How to use this as a political strategy is the theme of a book by Steve Phillips, Brown is the New White: How the Demographic Revolution Has Created a New American Majority. Published just before the 2016 election, it’s packed with numbers and graphs, all of which contribute to his central point, shown by Figure 1, the pie chart on page 5: Composition of the New American Majority (Percentage of All U.S. Eligible Voters).
The graphic shows Progressive People of Color at 23%, Progressive Whites at 28%, Other Whites at 43% and Other People of Color at 6%. In other words, people of color and progressive Whites working together can win with 51% of the vote, regardless of what those ignorant Others might do.
Phillips’ book was full of excellent advice about how this could have been accomplished, but unfortunately much of it was ignored by those who managed the 2016 Democratic campaigns. However, and here’s where things start looking good, his strategy seems to have worked like a charm in Alabama in 2017.
In a New York Times op-ed this past December, Phillips analyzed how Doug Jones had been elected to the Senate in the preceding month.
His headline question; Democrats Could Claim a New American Majority. Will They?.
His contention: “The Alabama special election for the Senate affirms that the coalition that elected and re-elected an African-American as president of the United States remains a majority of the country’s population. By combining a large and inspired turnout of voters of color with the meaningful minority of whites who consistently vote progressive — even in a state like Alabama — Democrats can win across the country.
“A majority of people who voted for Doug Jones in Alabama were black — 56 percent, in fact, according to the exit polls. Mr. Jones’s stunning election victory highlights the path to victory for Democrats.
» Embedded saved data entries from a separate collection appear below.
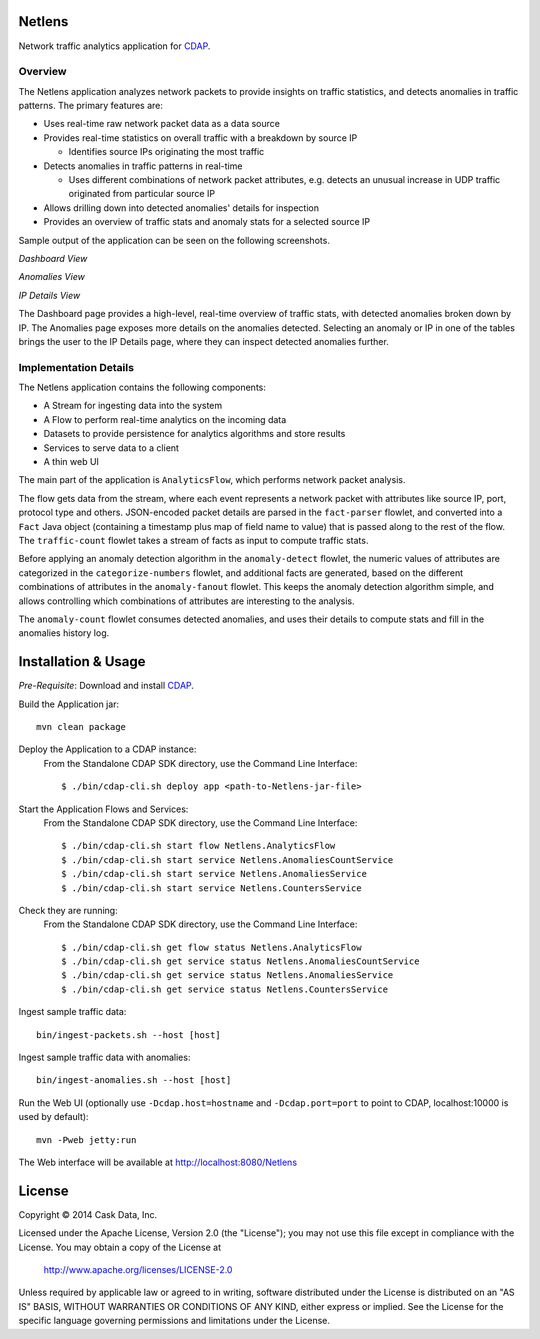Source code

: Netlens
=======

Network traffic analytics application for CDAP_.

Overview
--------

The Netlens application analyzes network packets to provide insights on traffic statistics, and
detects anomalies in traffic patterns. The primary features are:

* Uses real-time raw network packet data as a data source
* Provides real-time statistics on overall traffic with a breakdown by source IP

  - Identifies source IPs originating the most traffic
* Detects anomalies in traffic patterns in real-time

  - Uses different combinations of network packet attributes, 
    e.g. detects an unusual increase in UDP traffic originated from particular source IP
* Allows drilling down into detected anomalies' details for inspection
* Provides an overview of traffic stats and anomaly stats for a selected source IP

Sample output of the application can be seen on the following screenshots.

*Dashboard View*

|(Dashboard)|

*Anomalies View*

|(Anomalies)|

*IP Details View*

|(IPDetails)|

The Dashboard page provides a high-level, real-time overview of traffic stats, with detected anomalies
broken down by IP. The Anomalies page exposes more details on the anomalies detected. Selecting an
anomaly or IP in one of the tables brings the user to the IP Details page, where they can inspect
detected anomalies further.

Implementation Details
----------------------

The Netlens application contains the following components:

* A Stream for ingesting data into the system
* A Flow to perform real-time analytics on the incoming data
* Datasets to provide persistence for analytics algorithms and store results
* Services to serve data to a client
* A thin web UI

The main part of the application is ``AnalyticsFlow``, which performs network packet analysis.

|(AnalyticsFlow)|

The flow gets data from the stream, where each event represents a network packet with attributes
like source IP, port, protocol type and others.  JSON-encoded packet details are parsed in the
``fact-parser`` flowlet, and converted into a ``Fact`` Java object (containing a timestamp plus
map of field name to value) that is passed along to the rest of the flow. The ``traffic-count``
flowlet takes a stream of facts as input to compute traffic stats.

Before applying an anomaly detection algorithm in the ``anomaly-detect`` flowlet, 
the numeric values of attributes are categorized in the ``categorize-numbers`` flowlet, and
additional facts are generated, based on the different combinations of attributes in the
``anomaly-fanout`` flowlet.  This keeps the anomaly detection algorithm simple, and allows
controlling which combinations of attributes are interesting to the analysis.

The ``anomaly-count`` flowlet consumes detected anomalies, and uses their details to compute 
stats and fill in the anomalies history log.

Installation & Usage
====================
*Pre-Requisite*: Download and install CDAP_.

Build the Application jar::

  mvn clean package

Deploy the Application to a CDAP instance:
 From the Standalone CDAP SDK directory, use the Command Line Interface::

  $ ./bin/cdap-cli.sh deploy app <path-to-Netlens-jar-file>

Start the Application Flows and Services:
 From the Standalone CDAP SDK directory, use the Command Line Interface::

  $ ./bin/cdap-cli.sh start flow Netlens.AnalyticsFlow
  $ ./bin/cdap-cli.sh start service Netlens.AnomaliesCountService
  $ ./bin/cdap-cli.sh start service Netlens.AnomaliesService
  $ ./bin/cdap-cli.sh start service Netlens.CountersService

Check they are running:
 From the Standalone CDAP SDK directory, use the Command Line Interface::

  $ ./bin/cdap-cli.sh get flow status Netlens.AnalyticsFlow
  $ ./bin/cdap-cli.sh get service status Netlens.AnomaliesCountService
  $ ./bin/cdap-cli.sh get service status Netlens.AnomaliesService
  $ ./bin/cdap-cli.sh get service status Netlens.CountersService

Ingest sample traffic data::

  bin/ingest-packets.sh --host [host]

Ingest sample traffic data with anomalies::

  bin/ingest-anomalies.sh --host [host]

Run the Web UI (optionally use ``-Dcdap.host=hostname`` and ``-Dcdap.port=port`` to point to CDAP,
localhost:10000 is used by default)::

  mvn -Pweb jetty:run
  
The Web interface will be available at http://localhost:8080/Netlens

License
=======

Copyright © 2014 Cask Data, Inc.

Licensed under the Apache License, Version 2.0 (the "License"); you may not use this file except
in compliance with the License. You may obtain a copy of the License at

  http://www.apache.org/licenses/LICENSE-2.0

Unless required by applicable law or agreed to in writing, software distributed under the License
is distributed on an "AS IS" BASIS, WITHOUT WARRANTIES OR CONDITIONS OF ANY KIND, either express
or implied. See the License for the specific language governing permissions and limitations under
the License.


.. |(Dashboard)| image:: docs/img/dashboard.png

.. |(Anomalies)| image:: docs/img/anomalies.png

.. |(IPDetails)| image:: docs/img/ipDetails.png

.. |(AnalyticsFlow)| image:: docs/img/analyticsFlow.png

.. _CDAP: http://cdap.io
The question is whether they will be smart enough to follow it.”
He notes that in this race the establishment White Democrats spent most of their money trying to persuade white voters to vote for Jones, but it was the efforts of Black organizers, especially women, which brought in the votes which were needed.
Thanks, Steve, I’m proud to claim my membership in the meaningful minority. And as you point out, even in Alabama there are Whites who consistently vote progressive. (I also wonder what percentage of the Meaningful White Minority are women.)
I acknowledge that it’s long past time for us White folks to work on correcting the glaring misconceptions of our fellow Whiteys who voted for Trump, but meanwhile there’s absolutely no need to pander to them in the vain hope of winning elections. Now that Donald Trump has demonstrated that White Supremacy is the religion of losers (to use his language), I for one would prefer to ignore the sullen members of the White working class who made the mistake of voting for him because of misplaced racial hubris. I’d much rather work with my Black and Brown sisters as I’ve done in the past on making sure that all the right people in the New Majority, have their chance to vote. More effective, and a lot more fun.